The Captain's So Kind...

Although the woman at the keyboard in this print is not identified except as "Old Lady Cuckoo" in the verse subtitle, it is likely that she is Gillray's first, somewhat crude caricature of Lady Cecilia Johnston who received more detailed (if not kinder) treatment in his later 1782 print, St. Cecilia.

The Captain's So Kind. Trustees of the British Museum.

The Captain's So Kind [1775]
© Trustees of the British Museum

St. Cecilia

St. Cecilia [1782]
© National Portrait Gallery, London

Both prints were probably inspired by the portrait of Mrs. Richard Brinsley Sheridan as St. Cecilia by Joshua Reynolds which had been completed in 1775. But The Captain's So Kind is a more generalized satire, closer in spirit to Hogarth's Chorus of Singers or The Enraged Musician. It does not depend as St. Cecilia does, upon the recognition of the parody of Reynold's original.

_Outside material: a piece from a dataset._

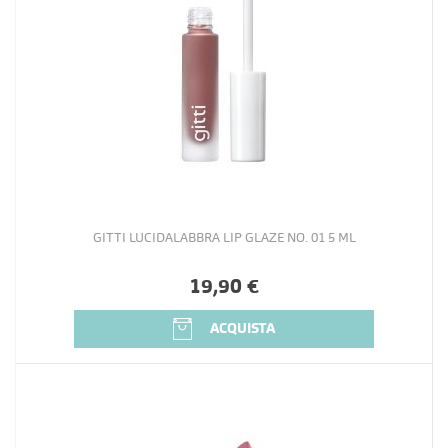
GITTI LUCIDALABBRA LIP GLAZE NO. 01 5 ML
19,90 €
ACQUISTA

In both, however, the critique is of the performer(s). In The Captain's So Kind, the critique is supplied a la Hogarth by the surroundings: by the paintings on the wall, which implicitly compare the performance in the foreground to the street musicians in the pictures; by the squawking parrot and curious dog. Like other Gillray prints about music, there may be a sexual reference in the rather odd posture of the captain and his determination to "thrust in a Note.".

Gillray seems to have had at least two slightly different versions of Lady Cecilia that he used: the silly and the sour. The silly Lady Cecilia appears here in Lady Cuckoo and in the 1791 print At the Opera.

At the Opera. Trustees of the British Museum.

At the Opera [1791]
© Trustees of the British Museum

The sour Lady Cecilia appears in a caricature portrait of her in 1780, in the 1782 print Saint Cecilia, and in La Belle Assemblee [1787]. A third version of poor Mrs. Johnston may be behind the termagant in Billingsgate Eloquence.

As I have argued in my commentary on Tight Lacing, I suspect that The Captain's So Kind and Tight Lacing are by Gillray, imitating the manner of Richard Sneer.